WHAT THE TASK ASKS:
Reproduce the part of the documentation overview that begins with the words containing "The order is" and ends with "of the engine.", substituting "in-memory model" for "in-memory graph".

TEXT SEGMENT:

The order is intentional: trying to read DDL execution first leaves
you flipping back to look up SM_TEMPLATE and catcls_*. Trying to
read the catalog manager first leaves you wondering what the disk
rows are projections of. Reading the in-memory graph first lets the
other two docs land cleanly.
Cross-cutting concerns
Section titled “Cross-cutting concerns”Three concerns cut across this section and across the rest of the engine.
Statistics consumed by Query Processing. cubrid-statistics.md
is logically part of the DDL & Schema section because the per-class
statistics buffer is stored in the catalog and is created /
refreshed alongside the class’s disk representation. But every cost
estimate the optimizer makes — every join order, every access-path
choice, every selectivity multiplier — reads back through this
buffer. The detail doc traces both ends: the producer
(xstats_update_statistics walks the heap and B+Trees) and the
consumer (qo_get_attr_info deserialises the buffer on the client,
then qo_iscan_cost / qo_sscan_cost and the selectivity
estimators score plans). When the Query Processing section’s
cubrid-query-optimizer.md says “the optimizer reads NDV from the
catalog,” this is what it means.
Authentication consumed by every DML path. au_check_authorization
is invoked inline by the locator’s class-fetch path, so the
authorization cache is on the hot path of every SELECT, INSERT,
UPDATE, and DELETE — not just at session start. The per-class
AU_CLASS_CACHE exists precisely to make this check a single
bitmask test against the cached grant bitmap, so the read path does
not pay for a _db_auth lookup on every fetch. The locator
documentation in the Server Architecture / Storage Engine section
takes this cache for granted; cubrid-authentication.md is where it
is built.
Triggers fire from the locator at DML time. Trigger
registration is a DDL operation (CREATE TRIGGER) that writes a
_db_trigger row and attaches a TR_TRIGGER to the affected
SM_CLASS. Trigger execution is a DML operation: when the locator
or object_template applies an INSERT/UPDATE/DELETE, it calls
tr_prepare_class once and then tr_before_object /
tr_after_object per row or per statement. The two halves are
documented together in cubrid-trigger.md because the data-flow
ties them — the cached TR_TRIGGER is what makes the firing path
cheap, and the OID-stack recursion guard lives between the locator
and the trigger manager.

[Stored entries]
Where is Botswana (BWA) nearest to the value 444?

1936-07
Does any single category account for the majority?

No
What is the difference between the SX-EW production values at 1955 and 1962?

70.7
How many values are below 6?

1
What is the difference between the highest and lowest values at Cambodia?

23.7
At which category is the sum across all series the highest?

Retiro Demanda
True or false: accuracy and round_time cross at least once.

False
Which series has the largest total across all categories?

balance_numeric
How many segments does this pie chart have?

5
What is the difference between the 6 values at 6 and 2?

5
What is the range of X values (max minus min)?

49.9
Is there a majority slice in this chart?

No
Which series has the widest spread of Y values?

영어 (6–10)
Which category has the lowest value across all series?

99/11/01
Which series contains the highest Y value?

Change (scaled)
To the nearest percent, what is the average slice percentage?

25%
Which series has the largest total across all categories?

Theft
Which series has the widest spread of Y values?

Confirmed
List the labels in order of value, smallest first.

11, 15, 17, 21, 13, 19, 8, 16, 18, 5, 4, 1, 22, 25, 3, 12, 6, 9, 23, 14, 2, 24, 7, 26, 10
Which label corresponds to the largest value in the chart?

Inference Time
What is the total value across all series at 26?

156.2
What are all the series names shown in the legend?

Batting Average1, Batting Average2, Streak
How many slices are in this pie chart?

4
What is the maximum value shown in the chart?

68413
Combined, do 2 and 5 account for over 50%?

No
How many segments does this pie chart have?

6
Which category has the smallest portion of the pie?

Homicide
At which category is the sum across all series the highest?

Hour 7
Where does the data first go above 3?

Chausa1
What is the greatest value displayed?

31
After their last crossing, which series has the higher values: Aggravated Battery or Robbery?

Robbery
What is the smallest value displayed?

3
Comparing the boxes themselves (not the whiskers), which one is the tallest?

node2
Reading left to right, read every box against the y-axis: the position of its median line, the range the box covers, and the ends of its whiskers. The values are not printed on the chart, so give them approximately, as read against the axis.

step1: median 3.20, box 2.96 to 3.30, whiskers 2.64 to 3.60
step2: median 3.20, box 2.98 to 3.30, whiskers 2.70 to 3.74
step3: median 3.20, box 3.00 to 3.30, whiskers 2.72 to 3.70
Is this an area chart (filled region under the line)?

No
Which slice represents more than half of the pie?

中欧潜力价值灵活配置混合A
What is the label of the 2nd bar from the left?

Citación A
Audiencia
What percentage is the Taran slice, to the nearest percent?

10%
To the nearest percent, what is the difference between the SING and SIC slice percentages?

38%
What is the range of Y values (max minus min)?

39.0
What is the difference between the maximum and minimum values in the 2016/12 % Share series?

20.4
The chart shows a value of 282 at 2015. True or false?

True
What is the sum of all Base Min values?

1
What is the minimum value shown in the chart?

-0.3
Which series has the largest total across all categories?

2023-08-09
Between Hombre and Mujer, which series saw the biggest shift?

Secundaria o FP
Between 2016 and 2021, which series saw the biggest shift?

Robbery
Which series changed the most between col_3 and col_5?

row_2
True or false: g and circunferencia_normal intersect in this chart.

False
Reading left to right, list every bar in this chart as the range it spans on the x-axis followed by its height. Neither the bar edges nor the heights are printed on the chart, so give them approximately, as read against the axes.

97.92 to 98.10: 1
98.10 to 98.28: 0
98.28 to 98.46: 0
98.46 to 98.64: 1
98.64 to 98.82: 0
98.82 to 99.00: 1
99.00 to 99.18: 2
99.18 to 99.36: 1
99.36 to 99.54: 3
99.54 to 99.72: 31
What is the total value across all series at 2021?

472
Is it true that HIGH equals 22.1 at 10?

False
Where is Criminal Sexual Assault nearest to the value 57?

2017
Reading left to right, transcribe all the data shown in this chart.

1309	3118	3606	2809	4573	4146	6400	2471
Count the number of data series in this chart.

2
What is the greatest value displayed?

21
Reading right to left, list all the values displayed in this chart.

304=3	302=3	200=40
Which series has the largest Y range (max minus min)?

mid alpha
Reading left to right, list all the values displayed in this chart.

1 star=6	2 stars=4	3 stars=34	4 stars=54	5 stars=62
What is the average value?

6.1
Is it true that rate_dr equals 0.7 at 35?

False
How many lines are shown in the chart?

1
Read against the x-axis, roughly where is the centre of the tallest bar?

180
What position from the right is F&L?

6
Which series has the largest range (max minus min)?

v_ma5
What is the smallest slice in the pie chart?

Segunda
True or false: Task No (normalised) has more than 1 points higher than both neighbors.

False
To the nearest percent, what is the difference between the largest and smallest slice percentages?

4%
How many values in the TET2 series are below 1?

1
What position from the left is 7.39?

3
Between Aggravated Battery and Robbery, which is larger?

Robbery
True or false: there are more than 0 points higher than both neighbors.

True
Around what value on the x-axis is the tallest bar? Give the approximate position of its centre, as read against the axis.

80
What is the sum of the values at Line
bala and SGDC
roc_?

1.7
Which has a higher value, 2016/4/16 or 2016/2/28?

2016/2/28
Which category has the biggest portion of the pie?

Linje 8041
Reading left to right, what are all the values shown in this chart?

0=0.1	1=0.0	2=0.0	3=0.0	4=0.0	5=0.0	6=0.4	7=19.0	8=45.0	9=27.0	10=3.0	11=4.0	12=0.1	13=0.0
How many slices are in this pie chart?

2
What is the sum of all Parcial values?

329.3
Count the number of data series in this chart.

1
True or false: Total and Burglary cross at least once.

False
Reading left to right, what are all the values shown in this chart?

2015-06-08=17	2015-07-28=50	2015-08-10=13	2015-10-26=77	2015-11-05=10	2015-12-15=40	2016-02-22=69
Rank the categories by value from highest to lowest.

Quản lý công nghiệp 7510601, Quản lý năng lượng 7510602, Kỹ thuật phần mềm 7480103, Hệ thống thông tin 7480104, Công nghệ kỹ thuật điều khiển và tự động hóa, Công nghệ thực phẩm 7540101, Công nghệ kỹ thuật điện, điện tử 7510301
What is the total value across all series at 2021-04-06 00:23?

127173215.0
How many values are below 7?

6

OUTPUT OF THE EXERCISE:
The order is intentional: trying to read DDL execution first leaves
you flipping back to look up SM_TEMPLATE and catcls_*. Trying to
read the catalog manager first leaves you wondering what the disk
rows are projections of. Reading the in-memory model first lets the
other two docs land cleanly.
Cross-cutting concerns
Section titled “Cross-cutting concerns”Three concerns cut across this section and across the rest of the engine.